Well, I broke down and took Manfred (Lotsasteam) up on an offer that I could not resist. 

The LP&W is now the proud new owner of Rio Grande #1202, a 2-8-2 Mikado from AristoCraft. It arrived complete with a Manfred original weathering job as well. As Manfed is well known to say.. "I don't run clean engines"... 





































I do believe my Loco roster is 95% done.. I just need a NW-2 and I'll be happy. 

Also of note.. Engineer Sean is ready for his school program tomorrow. He will be taking part in a re-enactment of the driving of the Golden Spike.. 










Yeah, I know.. he's a bit too clean to be either a Steam Locomotive Engineer OR an 11 year old.. 

BreakDog Domino seems ready and willing to help out too..


----------



## Torby (Jan 2, 2008)

Nice loco, kid and dog. 

I'd like to weather mine lightly. Like a freight engine that gets heavy use, but is maintained.


----------



## Dave F (Jan 2, 2008)

Thanks Tom.. I am rather fond of all three , the latter two, moreso.. 

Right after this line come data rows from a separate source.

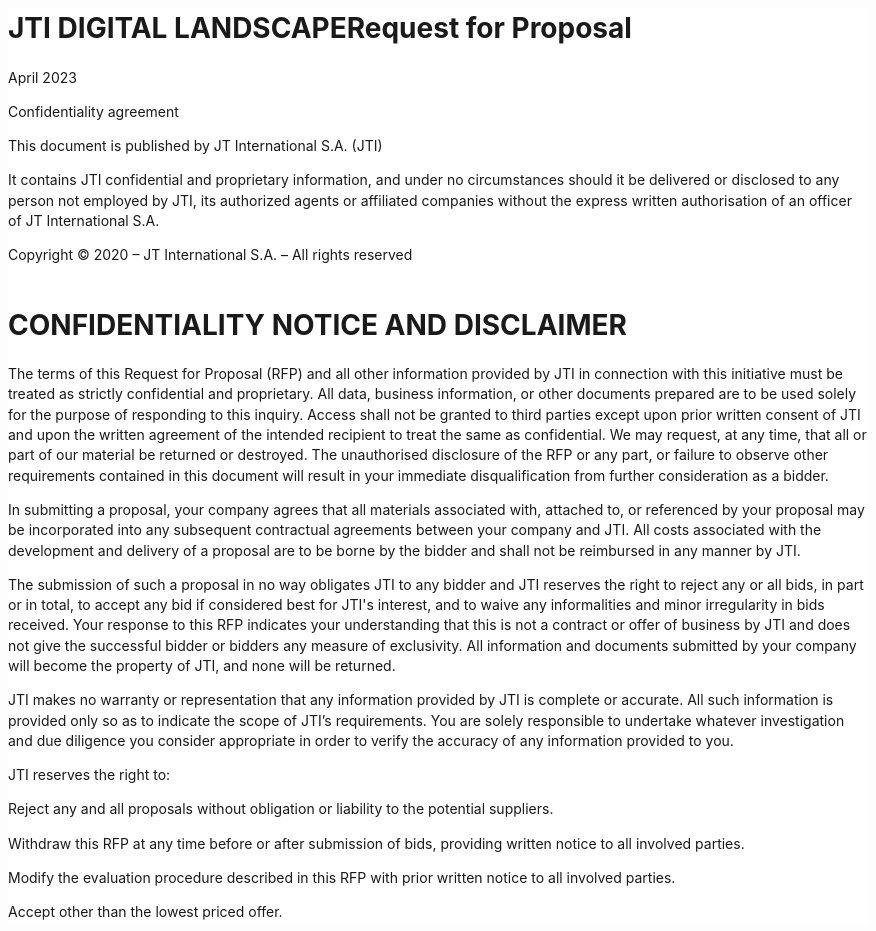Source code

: # JTI DIGITAL LANDSCAPERequest for Proposal

April 2023

Confidentiality agreement

This document is published by JT International S.A. (JTI)

It contains JTI confidential and proprietary information, and under no circumstances should it be delivered or disclosed to any person not employed by JTI, its authorized agents or affiliated companies without the express written authorisation of an officer of JT International S.A.

Copyright © 2020 – JT International S.A. – All rights reserved



# CONFIDENTIALITY NOTICE AND DISCLAIMER

The terms of this Request for Proposal (RFP) and all other information provided by JTI in connection with this initiative must be treated as strictly confidential and proprietary. All data, business information, or other documents prepared are to be used solely for the purpose of responding to this inquiry. Access shall not be granted to third parties except upon prior written consent of JTI and upon the written agreement of the intended recipient to treat the same as confidential. We may request, at any time, that all or part of our material be returned or destroyed. The unauthorised disclosure of the RFP or any part, or failure to observe other requirements contained in this document will result in your immediate disqualification from further consideration as a bidder.

In submitting a proposal, your company agrees that all materials associated with, attached to, or referenced by your proposal may be incorporated into any subsequent contractual agreements between your company and JTI. All costs associated with the development and delivery of a proposal are to be borne by the bidder and shall not be reimbursed in any manner by JTI.

The submission of such a proposal in no way obligates JTI to any bidder and JTI reserves the right to reject any or all bids, in part or in total, to accept any bid if considered best for JTI's interest, and to waive any informalities and minor irregularity in bids received. Your response to this RFP indicates your understanding that this is not a contract or offer of business by JTI and does not give the successful bidder or bidders any measure of exclusivity. All information and documents submitted by your company will become the property of JTI, and none will be returned. 

JTI makes no warranty or representation that any information provided by JTI is complete or accurate. All such information is provided only so as to indicate the scope of JTI’s requirements. You are solely responsible to undertake whatever investigation and due diligence you consider appropriate in order to verify the accuracy of any information provided to you.

JTI reserves the right to:

Reject any and all proposals without obligation or liability to the potential suppliers.

Withdraw this RFP at any time before or after submission of bids, providing written notice to all involved parties.

Modify the evaluation procedure described in this RFP with prior written notice to all involved parties.

Accept other than the lowest priced offer.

Stan... I may be hitting you up for some I.C. decals for the Mikado. Let me get into her and see just how much work I want to put into it and I'll let ya know.


----------



## lotsasteam (Jan 3, 2008)

Havy weathered hee,i bought some donuts they looked worse!(They tasted good:what does it tell you:looks doesnot allways matter!!!) 

Manfred Diel


----------



## Dave F (Jan 2, 2008)

I like donuts.. why didn't you bring me any donuts?


----------



## lotsasteam (Jan 3, 2008)

Donuts? My wife put me on a diet so i have to get the new dietdonuts (holes only)Ill come over to your place and than we can finish the NUTTELLA together(its on the shelf on pic #5) 

Manfred


----------